We can't narrow our focus so much that we lose sight of some very important things: teacher-student connection/relationship, professional observations, and constructive dialogue. Coupling these practices with effective data use can be a great way to serve kids better moving forward.

Tuesday, October 20, 2009

Whose Ownership?

With the first quarter of the school year already half over, I feel like I have a much better grasp of who my students are as individuals and, well, students. An incredible thing to come across in teaching is how every class - as in class of 08, 09, etc. - can have its own identity: 'studious,' 'hard-working,' 'talkative,' 'unmotivated,' etc. From year to year, it seems as though with each new class, there's a new identity.

One constant, however, is in every group there are plenty of students who are either incapable of or refuse to accept ownership. let alone the slightest role, in the learning process. While this is no doubt normal for many students and a part of growing up, it can create plenty of headaches for the other stakeholders in the situation - parents and teachers.

Although I (and all of the students' teachers here) have and will continue to do everything we can to help students succeed, there comes a point where you have to realize something very, very profound: "I can't care more than they can in order for them to succeed."

As soon as I realized that, I adopted a healthier approach to working with those students. I know miracles can't occur on a daily basis. Instead, I try and help students take ownership of their learning and understand the importance and long-term effects of their decisions and habits now.

We'll see where it goes with this has been a very positive year so far; I look forward to more growth as the year goes on.

Wednesday, September 2, 2009

Making it Official...

Tonight is a big night - 6th Grade Parent/Student Orientation/Welcome Night!

Once we get to this point, the start of school begins to loom large on the horizon.

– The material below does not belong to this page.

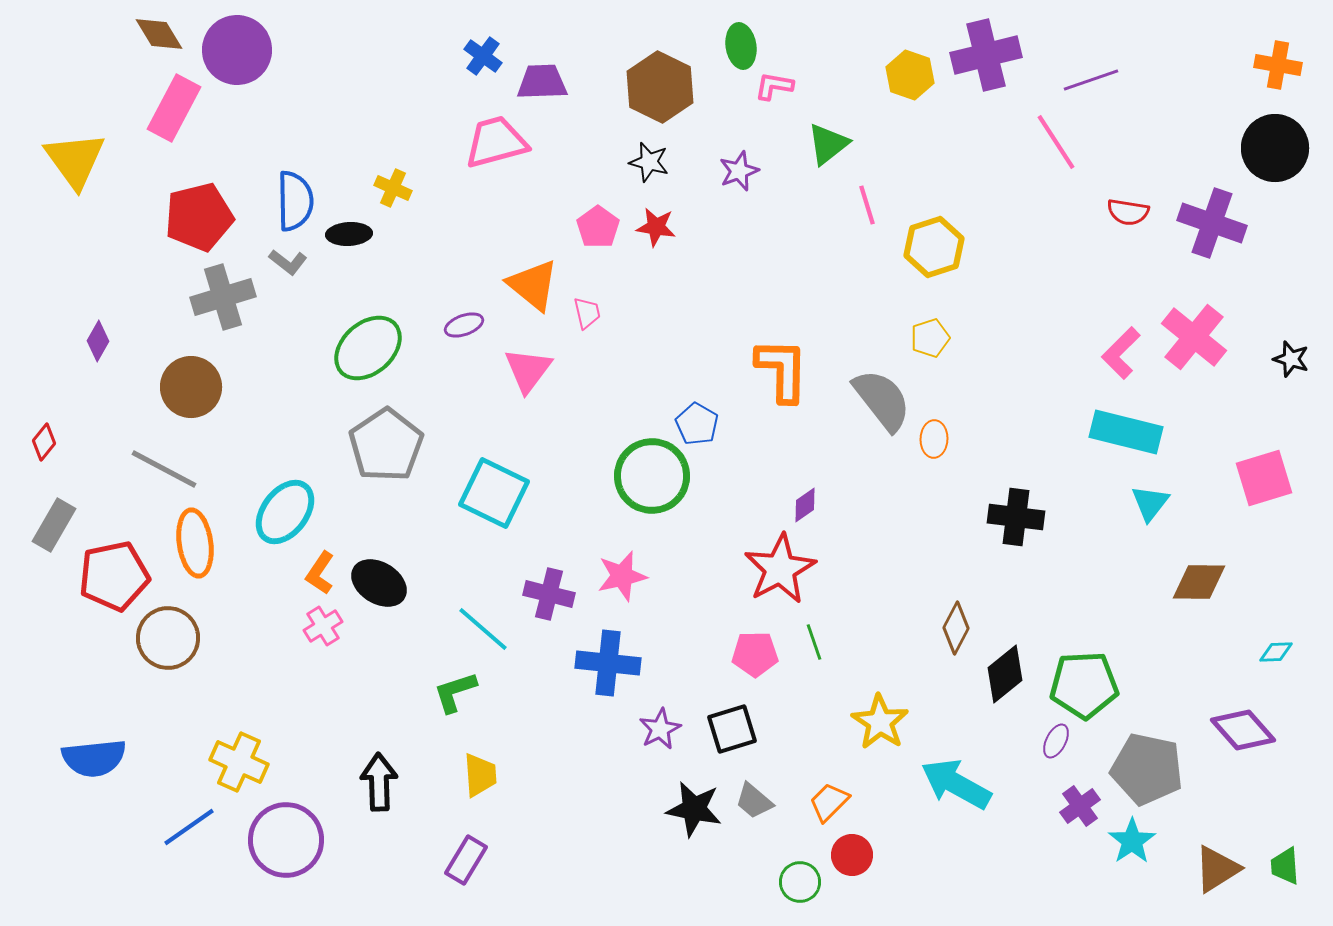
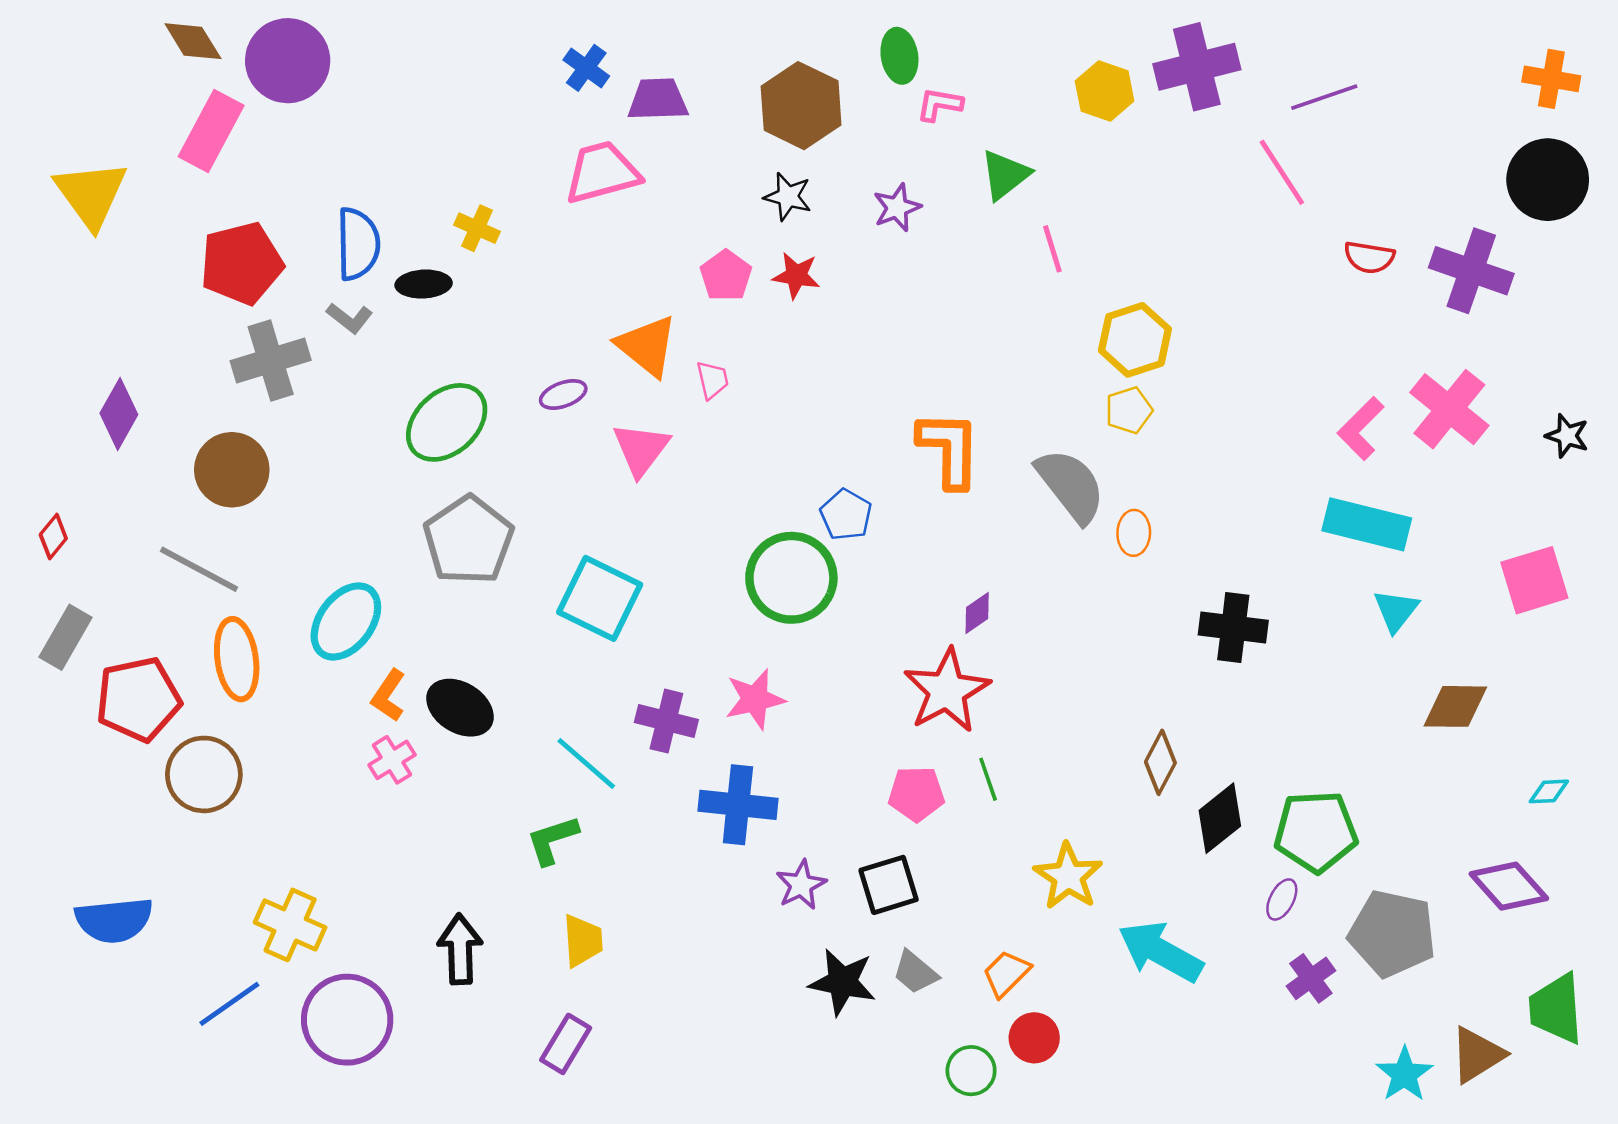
yellow hexagon: (934, 247) -> (1135, 340), moved
purple diamond: (98, 341) -> (119, 414), size x1.4
cyan star: (1132, 841) -> (1404, 1074), moved
green trapezoid: (1285, 866) -> (1556, 1009), moved, size x1.6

Open House is a great time for parents and students to get acclimated with their new surroundings and meet teachers.

Of all the important information passed along tonight, the most beneficial communication will be meeting all of the kids and shaking as many hands as possible. If people leave tonight more comfortable about the new year and the transition into middle school, then it has been a successful evening.

More thoughts later...

Tuesday, September 1, 2009

A New Beginning

Welcome Dream Teamers! This is the first of many posts to come this school year. As summer winds down, leaves fall, and Friday night lights turn bright, our thoughts return to school. I'm looking forward to a great year - a year filled with learning beyond the walls of Room 137.

For now, enjoy your last few days of freedom!